Tidak ada satu angka gaji yang berlaku untuk semua pekerjaan. Gaji bergantung pada posisi, perusahaan, sektor, pengalaman, kontrak, serta ketentuan upah yang berlaku.
Apakah ada UMR Brunei?
Brunei menggunakan kerangka minimum wage untuk kategori tertentu dan juga memiliki Salary Guideline. Karena itu, calon pekerja harus melihat ketentuan yang berlaku untuk sektor dan posisinya, bukan sekadar mencari angka “UMR Brunei”.
Apakah orang Indonesia bisa bekerja di Brunei?
Bisa, selama memenuhi persyaratan pekerjaan, penempatan dan imigrasi yang berlaku.
Apakah kerja di Brunei membutuhkan visa?
Ya. Pekerja asing membutuhkan visa dan izin kerja yang sesuai sebelum bekerja.
Siapa yang mengurus visa kerja?
Dalam proses resmi, prospective employer mengajukan permohonan employment visa kepada otoritas imigrasi Brunei untuk calon pekerja.
Apakah harus medical?
Pemeriksaan kesehatan merupakan bagian dari persyaratan untuk employment pass bagi pekerja asing.
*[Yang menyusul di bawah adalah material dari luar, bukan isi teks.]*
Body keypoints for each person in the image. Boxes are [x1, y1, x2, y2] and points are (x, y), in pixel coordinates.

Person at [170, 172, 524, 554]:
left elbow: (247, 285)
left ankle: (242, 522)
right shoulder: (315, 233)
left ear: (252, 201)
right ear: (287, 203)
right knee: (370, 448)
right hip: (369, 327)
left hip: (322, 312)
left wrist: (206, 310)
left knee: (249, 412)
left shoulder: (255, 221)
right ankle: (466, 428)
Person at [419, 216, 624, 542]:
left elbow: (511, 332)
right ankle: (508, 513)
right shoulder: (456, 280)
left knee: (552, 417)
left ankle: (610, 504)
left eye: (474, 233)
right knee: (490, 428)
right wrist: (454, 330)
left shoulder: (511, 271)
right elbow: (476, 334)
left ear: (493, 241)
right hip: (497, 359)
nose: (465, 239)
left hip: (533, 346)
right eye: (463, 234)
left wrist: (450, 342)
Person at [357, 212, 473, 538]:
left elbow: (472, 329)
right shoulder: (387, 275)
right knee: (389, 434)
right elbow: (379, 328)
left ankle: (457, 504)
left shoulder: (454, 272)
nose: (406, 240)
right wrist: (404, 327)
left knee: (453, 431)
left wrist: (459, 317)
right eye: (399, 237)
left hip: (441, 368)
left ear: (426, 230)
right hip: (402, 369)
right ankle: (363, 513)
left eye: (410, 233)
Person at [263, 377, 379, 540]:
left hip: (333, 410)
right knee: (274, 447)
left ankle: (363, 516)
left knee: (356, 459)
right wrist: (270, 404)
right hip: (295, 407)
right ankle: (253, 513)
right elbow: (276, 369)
Apakah kerja di Brunei menggunakan kontrak?
Ya, calon pekerja harus memahami kontrak yang mencantumkan posisi, gaji, jam kerja dan ketentuan pekerjaan.
Apakah ada potongan gaji?
Potongan dapat bergantung pada kontrak dan ketentuan yang berlaku. Calon pekerja harus meminta rincian seluruh potongan sebelum bekerja.
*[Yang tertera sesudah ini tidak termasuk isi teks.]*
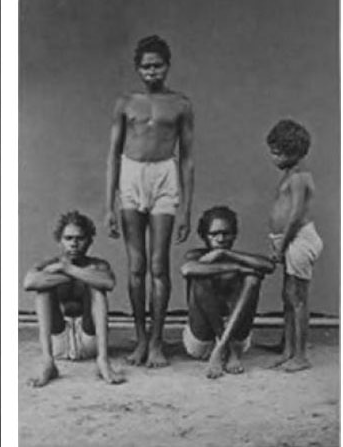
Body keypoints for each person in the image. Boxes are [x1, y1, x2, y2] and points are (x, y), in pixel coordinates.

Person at [105, 35, 194, 367]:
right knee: (137, 266)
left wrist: (186, 208)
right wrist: (108, 205)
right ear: (137, 68)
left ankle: (157, 342)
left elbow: (187, 158)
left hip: (164, 176)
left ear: (167, 66)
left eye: (157, 65)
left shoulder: (181, 104)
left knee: (159, 265)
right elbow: (112, 155)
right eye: (146, 66)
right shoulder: (126, 102)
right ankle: (140, 339)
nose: (152, 71)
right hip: (131, 175)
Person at [23, 211, 125, 387]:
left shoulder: (97, 264)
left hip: (89, 338)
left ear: (89, 241)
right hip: (58, 341)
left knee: (97, 288)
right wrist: (75, 274)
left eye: (80, 238)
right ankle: (48, 363)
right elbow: (29, 282)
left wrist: (66, 268)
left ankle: (103, 360)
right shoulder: (50, 263)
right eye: (68, 238)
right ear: (60, 240)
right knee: (43, 290)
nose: (74, 244)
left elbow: (108, 282)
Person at [180, 206, 275, 379]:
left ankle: (224, 347)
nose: (220, 239)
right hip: (203, 339)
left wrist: (226, 254)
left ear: (234, 234)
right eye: (214, 234)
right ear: (204, 235)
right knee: (200, 278)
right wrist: (237, 267)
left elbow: (269, 266)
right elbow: (187, 269)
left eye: (226, 233)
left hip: (237, 337)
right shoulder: (196, 255)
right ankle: (226, 348)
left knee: (252, 280)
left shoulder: (237, 256)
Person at [265, 119, 323, 373]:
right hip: (289, 241)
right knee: (288, 298)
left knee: (298, 298)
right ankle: (288, 349)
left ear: (295, 152)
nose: (273, 157)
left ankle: (301, 355)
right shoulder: (290, 174)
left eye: (277, 153)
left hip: (299, 239)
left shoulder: (299, 177)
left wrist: (281, 246)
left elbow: (296, 216)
Apakah aman menggunakan agen?
Bisa aman jika menggunakan jalur penempatan yang legal dan pihak yang dapat diverifikasi. Jangan menyamakan agen dengan pemberi kerja.
Berapa biaya kerja ke Brunei?
Tidak ada satu angka universal. Biaya bergantung pada jalur penempatan, pekerjaan, dokumen dan komponen yang menjadi tanggung jawab pekerja atau pemberi kerja.
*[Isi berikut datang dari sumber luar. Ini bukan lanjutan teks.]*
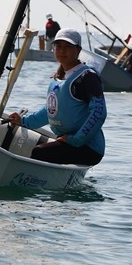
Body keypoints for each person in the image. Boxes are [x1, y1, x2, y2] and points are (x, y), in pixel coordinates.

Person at [8, 28, 106, 166]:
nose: (62, 50)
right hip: (68, 142)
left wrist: (75, 140)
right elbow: (50, 112)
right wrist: (23, 122)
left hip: (88, 148)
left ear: (78, 50)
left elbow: (99, 112)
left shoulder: (87, 77)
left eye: (67, 47)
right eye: (58, 46)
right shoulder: (59, 78)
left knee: (39, 152)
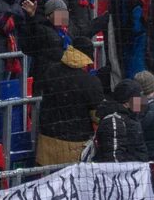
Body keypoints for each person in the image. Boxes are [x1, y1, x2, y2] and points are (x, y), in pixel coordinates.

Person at [33, 35, 103, 165]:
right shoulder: (90, 82)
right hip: (75, 147)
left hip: (46, 143)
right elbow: (98, 116)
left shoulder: (51, 71)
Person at [93, 80, 148, 162]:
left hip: (138, 171)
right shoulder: (113, 121)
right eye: (138, 98)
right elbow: (113, 159)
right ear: (126, 102)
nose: (142, 101)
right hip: (128, 172)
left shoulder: (132, 117)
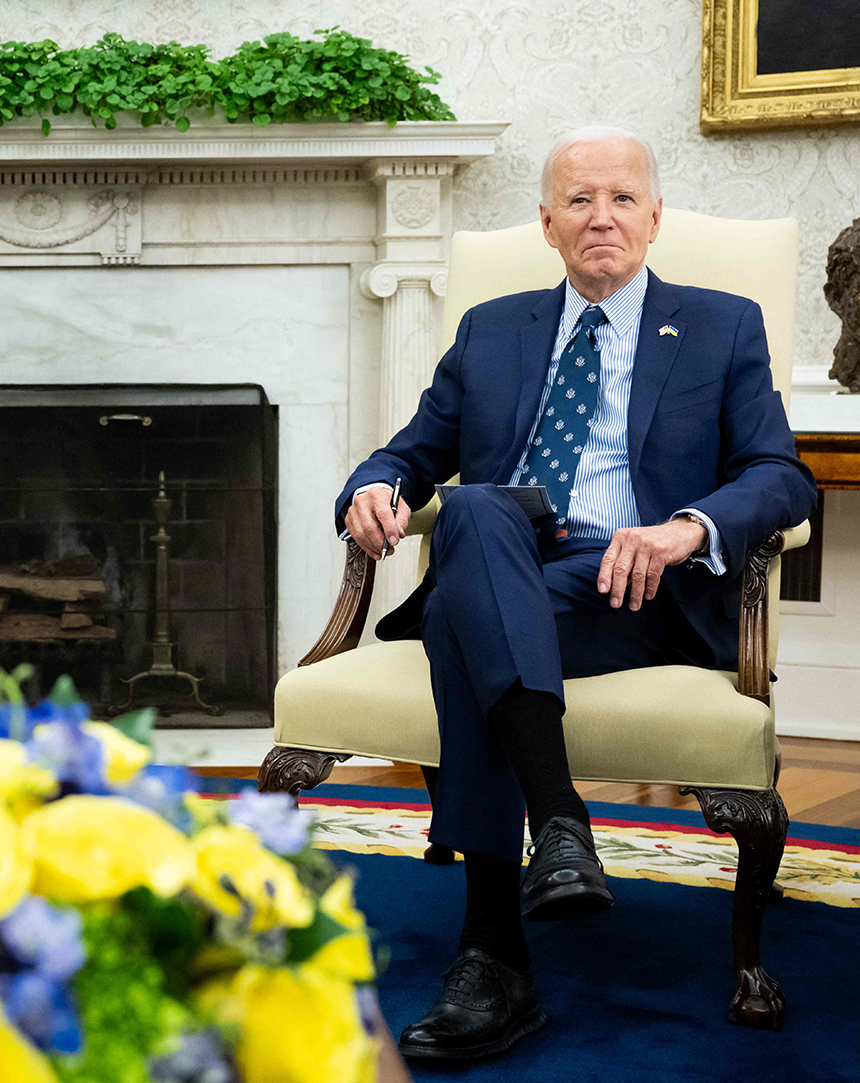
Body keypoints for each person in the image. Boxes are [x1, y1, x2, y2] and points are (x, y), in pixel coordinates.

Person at [336, 127, 817, 1060]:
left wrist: (687, 527)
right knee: (479, 511)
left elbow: (780, 475)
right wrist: (373, 487)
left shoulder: (721, 325)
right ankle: (558, 825)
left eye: (623, 198)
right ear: (548, 222)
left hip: (638, 589)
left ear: (654, 217)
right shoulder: (494, 329)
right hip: (509, 561)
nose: (603, 217)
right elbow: (409, 453)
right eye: (580, 200)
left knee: (461, 610)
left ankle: (493, 952)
Apakah Kerja di Brunei Darussalam Layak?
Kerja di Brunei Darussalam 2026 dapat menjadi pilihan bagi masyarakat Indonesia, tetapi keputusan tidak boleh hanya berdasarkan angka gaji.
Calon PMI harus melihat keseluruhan paket:
Gaji + upah + lembur + potongan + biaya hidup + fasilitas + biaya penempatan + visa + keamanan kontrak.
Yang paling penting adalah memastikan pekerjaan tersebut legal, employer jelas, kontrak jelas, visa sesuai, dokumen lengkap dan proses penempatan dapat diverifikasi.
Brunei juga memiliki kanal resmi untuk informasi ketenagakerjaan dan imigrasi, sementara Indonesia menyediakan SISKOP2MI untuk proses penempatan PMI.
Dengan demikian, jangan hanya mencari:
“kerja di Brunei gaji besar”
tetapi cari informasi yang lebih lengkap:
“kerja di Brunei Darussalam 2026 + gaji + syarat + visa + biaya + pekerjaan + agen + dokumen + potongan gaji + PMI.”
Itulah cara yang lebih aman untuk menilai sebuah tawaran pekerjaan di Brunei.